Numa das suas mais recentes entrevistas, Manuel João Vieira, hipotético candidato que faz da sátira a sua praia, apresentou-se como o candidato do “extremo-centro”, um eixo diferente no que concerne à análise política, terminando com a dicotomia direita-esquerda e apresentando-se sob um imaginário impossível. Mas o que é politicamente inviável, dentro de campo pode ser praticável e, numa altura em que todos lutam por votos, é o Sporting quem mais tem ganho à esquerda, ao centro e à direita.
A goleada diante do Estrela da Amadora tem muito de semelhante ao domínio praticamente absoluto com que o Sporting tem ganho a maioria dos seus jogos no campeonato. A única diferença esteve no momento dos golos. Não foi preciso esperar longos minutos ou ver o jogo arrastar-se até ao cronómetro começar a gerar ansiedade para os leões celebrar um golo.
Aos 25 minutos, o jogo estava feito e a vitória estava mais que conseguida. A maior lacuna apontada nas últimas semanas ao Sporting – e quiçá a única – foi desfeita e a finalização não foi um problema, tal como não foi o aproveitamento da bola parada. O lance de Francisco Trincão, que colocou tanto a bola que a enviou para fora da baliza, foi a exceção que não confirmou uma regra escrita por todos, mesmo por Luis Suárez, fonte incontornável de adornos e de brilhantismos. Estes por lá continuaram na forma como atirou Renan Ribeiro para o lado contrário ao rematar, mas traduziram-se em golos.


Não há nenhuma equipa tão variável a jogar em Portugal como o Sporting, principalmente no momento ofensivo. Seja em organização, seja em transição, os leões têm dinâmicas e qualidade individual e coletiva para ferir qualquer adversário. Perante a iminência de um agravar dos problemas no calendário, com Benfica e Bayern Munique no horizonte mais próximo, não havia muitas maneiras melhores de chegar a uma fase que pode ajudar a definir o resto da temporada. E, aí, a qualidade do Sporting nos três corredores merece destaque.
Desde logo, a forma como o Sporting consegue enquadrar e envolver o corredor central – por muitos tão desprezado, como se não fosse a zona frontal à baliza a mais valiosa – para gerar aproximações. Há uma sinergia particular a ser gerada e desenvolvida entre Luis Suárez e Francisco Trincão. Associam-se, encontram espaços para criar e permitem ao Sporting jogar em profunda comunhão com os restantes corredores e com os médios. Garantem possibilidades de combinações interiores e de aproximações à baliza adversária.

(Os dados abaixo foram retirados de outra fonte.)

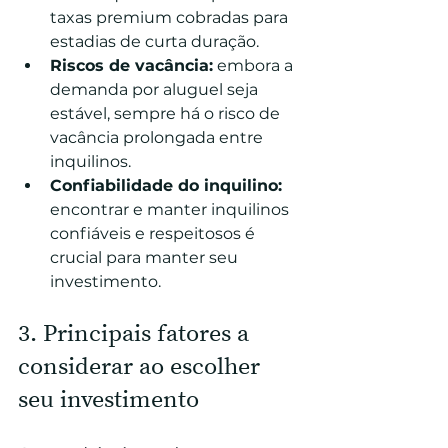
taxas premium cobradas para 
estadias de curta duração.
Riscos de vacância:
 embora a 
demanda por aluguel seja 
estável, sempre há o risco de 
vacância prolongada entre 
inquilinos.
Confiabilidade do inquilino:
encontrar e manter inquilinos 
confiáveis e respeitosos é 
crucial para manter seu 
investimento.
3. Principais fatores a 
considerar ao escolher 
seu investimento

À esquerda, a entrada de Hidemasa Morita deu outra variação ao jogo nos leões. É um jogador muito diferente na sua génese de João Simões, mais um médio de chegada e transporte do que um organizador ou pensador. Lateralizou constantemente à esquerda para ver o jogo de frente, permitir a subida do lateral (Maxi Araújo na primeira parte, Matheus Reis na segunda, para impedir as hipóteses de um segundo amarelo ao uruguaio) e atrair Paulo Moreira, batendo a pressão do Estrela da Amadora.

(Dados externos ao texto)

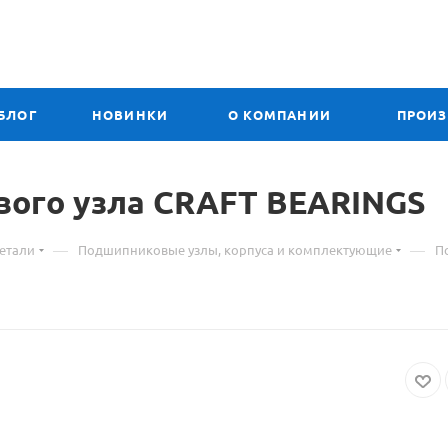
БЛОГ
НОВИНКИ
О КОМПАНИИ
ПРОИ
вого узла CRAFT
Материал
BEARINGS
о
—
—
етали
Подшипниковые узлы, корпуса и комплектующие
П
товаре
206
P
корпус
подшипник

Se à direita o posicionamento hesitante de Jovane Cabral, dividido entre a ambição de chegar a Eduardo Quaresma e o conservadorismo de controlar as subidas de Iván Fresneda, permitia ao Sporting gerar superioridades sem dificuldade, à esquerda foi o papel tático de Hidemasa Morita quem desmontou o castelo de cartas do Estrela da Amadora. Ao chamar Paulo Moreira, o Sporting criou um buraco no meio-campo onde Morten Hjulmand foi aparecendo – fica mais confortável ao lado de um organizador – e abrindo opções mais diretas para colocar a bola em Suárez ou Trincão. Se é evidente que o nipónico, como o próprio admitiu num momento raro, mas valioso e importante na era da busca eterna pela perfeição constante, não atravessa o melhor dos momentos, também o é que o melhor Morita tem lugar cativo no onze do Sporting. E não há aqui qualquer desvalorização aos atributos ou à qualidade evidenciada por João Simões.

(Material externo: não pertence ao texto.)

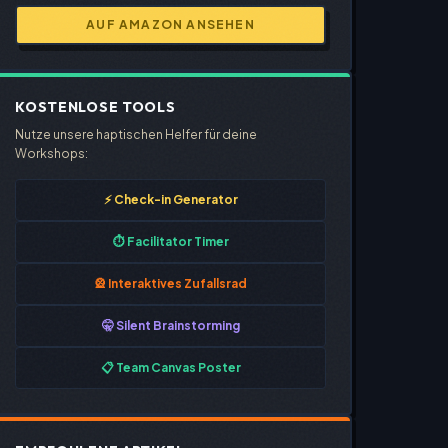
AUF AMAZON ANSEHEN
KOSTENLOSE TOOLS
Nutze unsere haptischen Helfer für deine
Workshops:
⚡ Check-in Generator
⏱️ Facilitator Timer
🎡 Interaktives Zufallsrad
🤫 Silent Brainstorming
📋 Team Canvas Poster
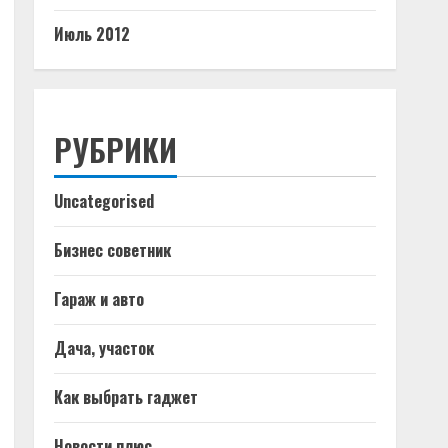
Июль 2012
РУБРИКИ
Uncategorised
Бизнес советник
Гараж и авто
Дача, участок
Как выбрать гаджет
Новости плюс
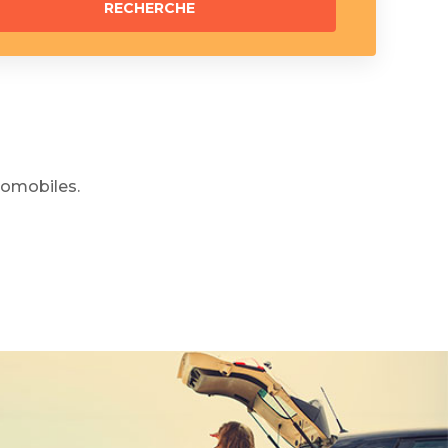
omobiles.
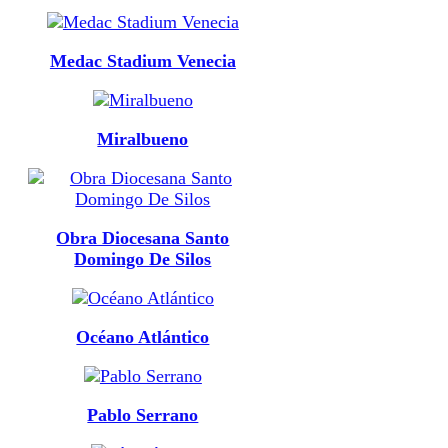
Medac Stadium Venecia
Miralbueno
Obra Diocesana Santo
Domingo De Silos
Océano Atlántico
Pablo Serrano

À direita há um nome em plena afirmação. Iván Fresneda já esteve com os pés fora do Sporting e, num sistema com três centrais, nunca conseguiu mostrar-se à plenitude. É um lateral com um perfil em vias de extinção, com claro foco nas tarefas defensivas e no equilíbrio. A forma como tem crescido e mostrado mais pormenores no seu jogo e envolvimento ofensivo, fazendo ultrapassagens por dentro, chegando à linha de fundo para cruzar e gerando vantagens, é importante pelo Sporting.
Além da capacidade demonstrada em campo, há uma noção de maior profundidade do plantel em Alvalade. Pedro Gonçalves esteve fora e pouco se notou a sua ausência porque Geovany Quenda cresceu muito à esquerda e Francisco Trincão assumiu-se como referência criativa; Fotis Ioannidis anda lesionado há uns tempos e Luis Suárez voltou a subir o nível; Zeno Debast continua fora das opções, mas Gonçalo Inácio assume-se como referência criativa desde trás; mesmo Eduardo Quaresma, um jogador com provas dadas e estatuto a merecer mais minutos, mas preso na inevitável sombra do perfil valioso de Ousmane Diomande, mostrou-se a grande nível. A capacidade demonstrada pelo Sporting B na Segunda Liga permite reduzir o gap entre a primeira e a segunda equipa e traz jogadores com mais capacidade em caso de necessidade.


O Sporting está aí mais variável que nunca, com mais opções que nunca e a jogar como há, pelo menos, um ano não se vinha. A máquina de Rui Borges está oleada e a capacidade do treinador operar mudanças profundas face à previsibilidade – pensada, ponderada e justificada na altura – na fase final de 2025/26 é uma das boas notícias deste campeonato.
BnR na Conferência de Imprensa
Bola na Rede: Depois do 3-0, ainda na primeira parte, muda um bocadinho a disposição das peças no terreno para uma espécie de 4-2-3-1 com o Sidny Cabral mais avançado e o Jovane Cabral nas costas do avançado. O que pretendia com estas alterações?
João Nuno: Nós não estavamos a fazer as coisas bem à esquerda. Estávamos a falhar muito o que tínhamos trabalhado. O Jovane tinha que saltar ao Quaresma no momento em que o Sporting transportava bola e ele estava muito preocupado com o Fresneda. Senti que não estávamos nem a fechar, nem a pressionar, nem a fazer nada. O que fiz foi parar, corrigir e, pelo menos, deixar o Jovane mais confortável com o Hjulmand e conseguir pressionar um bocadinho melhor o Sporting ao passarmos para o nosso sistema de 4-3-3. Mas já estava 3-0. Melhorámos um pouco no final da primeira parte, mas nunca conseguimos perceber bem o jogo. Tivemos que alterar porque não estávamos a conseguir fazer o que tínhamos planeado.
Rui Borges: Infelizmente, não nos foi concedida a possibilidade de colocar uma questão a Rui Borges, treinador do Sporting.